The engineer and scientist comes across in this correspondence as a good-natured, friendly and open man with a variety of interests that included beside his family such different fields as agriculture – he grew his own fruits and vegetables, something for which he “blamed” his Bulgarian heritage – or the plan for the development of a new universal phonetic alphabet, an issue he liked to discuss with a Bulgarian linguist as well. His Bulgarian friends even lobbied in Stockholm for him, when he was proposed as a candidate for the Nobel Prize for Physics, and Todor Zhivkov, the Head of State and Chairman of the Communist Party of Bulgaria wrote a support letter to get him the Marconi International Fellowship (both applications failed). The decades of battle in and out of court regarding the recognition of his and Berry’s invention in the United States were probably very disappointing for Atanasoff, and that the country of his father offered recognition, support and friendship meant for sure a lot to him.

I was of course wondering, if Atanasoff and Sendov had maybe second thoughts when they started their personal acquaintance that lead to such a close friendship, including also the families of both men. After all, it was the time of the Cold War, and it is difficult to imagine that the two of them moved completely out of the orbit of the intelligence services of both countries, for whom these meetings must have been extremely interesting. Therefore I wouldn’t be too surprised if one day documents related to that question would emerge from some archive. And I also wouldn’t be too surprised if the “Atanasoff story” would make it sooner or later into a Hollywood movie: it has all the ingredients a successful film needs.

Fazit: Atanasoff was a colorful person with a strong Bulgarian connection.
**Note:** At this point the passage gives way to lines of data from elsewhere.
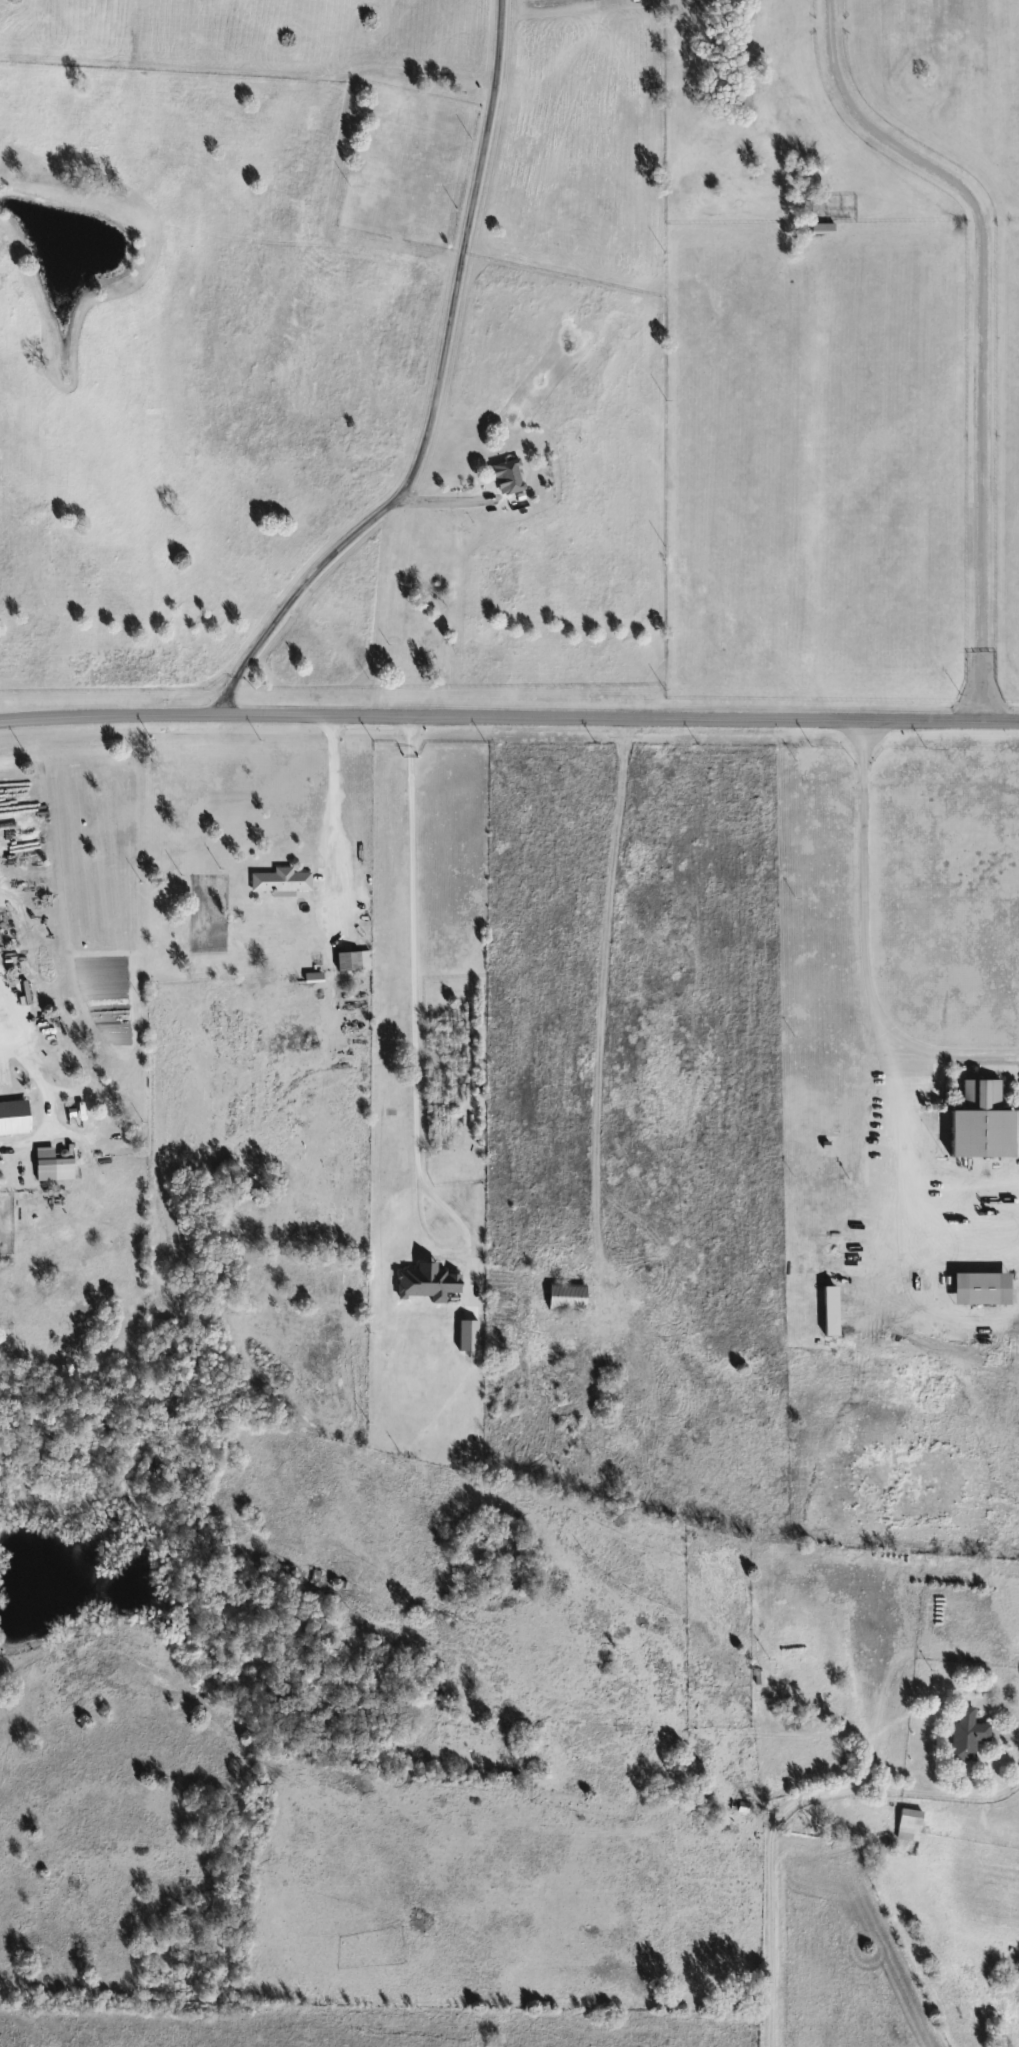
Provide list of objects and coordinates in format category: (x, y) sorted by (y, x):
building: (824, 228)
road: (974, 326)
road: (436, 393)
building: (511, 475)
road: (443, 498)
road: (509, 716)
road: (334, 784)
building: (282, 879)
road: (865, 949)
building: (354, 960)
road: (599, 1000)
road: (3, 1028)
road: (409, 1044)
building: (16, 1116)
building: (987, 1119)
road: (885, 1148)
building: (23, 1159)
building: (57, 1162)
building: (829, 1220)
building: (986, 1286)
building: (568, 1295)
road: (917, 1323)
building: (443, 1349)
building: (825, 1711)
building: (969, 1732)
building: (739, 1805)
building: (910, 1823)
road: (775, 1824)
Sendov’s book is the ultimate work on this topic (so far). Atanasoff was a very important computer pioneer, but not the inventor of the computer.

Thomas Hübner



John Vincent Atanasoff (October 4, 1903 – June 15, 1995) was an American-Bulgarian physicist and inventor, best known for being credited with inventing the first electronic digital computer. Atanasoff was a professor at Iowa State College and worked since 1937 on computer development. In 1942 the Atanasoff-Berry Computer, the allegedly first electronic digital computer developed by Atanasoff and his associate Clifford Berry was operational. Challenges to his claim were resolved in 1973 when the Honeywell vs. Sperry Rand lawsuit ruled that Atanasoff was the inventor of the electronic digital computer. 


Blagovest Sendov (born 1932) is a Bulgarian diplomat, mathematician and politician. Sendov was the rector of Sofia University and the Deputy Chairman of the Bulgarian Academy of Sciences. He has more than 200 publications in fields related to mathematics and computer science. Sendov was a deputy in the Bulgarian National Assembly before and after the end of communism; in 1995 he became Chairperson of the National Assembly (until 1997). In 1992 he was an independent candidate in the Bulgarian presidential election. From 2004 to 2016 Sendov was Bulgarian  ambassador to Japan and later to the Philippines.

Maya Pencheva and Todor Shopov have co-authored the books Whole Language, Whole Person (2001), and Understanding Babel (2003). Shopov is the Director of the International Business School in Botevgrad.


Thomas Hübner is a German-born economist and development consultant with a life-long passion for books. He lives in Chisinau/Moldova and Sofia/Bulgaria. He is also the co-founder of Rhizome Publishing in Sofia, and translates poetry, mainly from Bulgarian to German (most recently Vladislav Hristov, Germanii, Rhizome 2017). He is blogging at Mytwostotinki on books and anything else that interests him.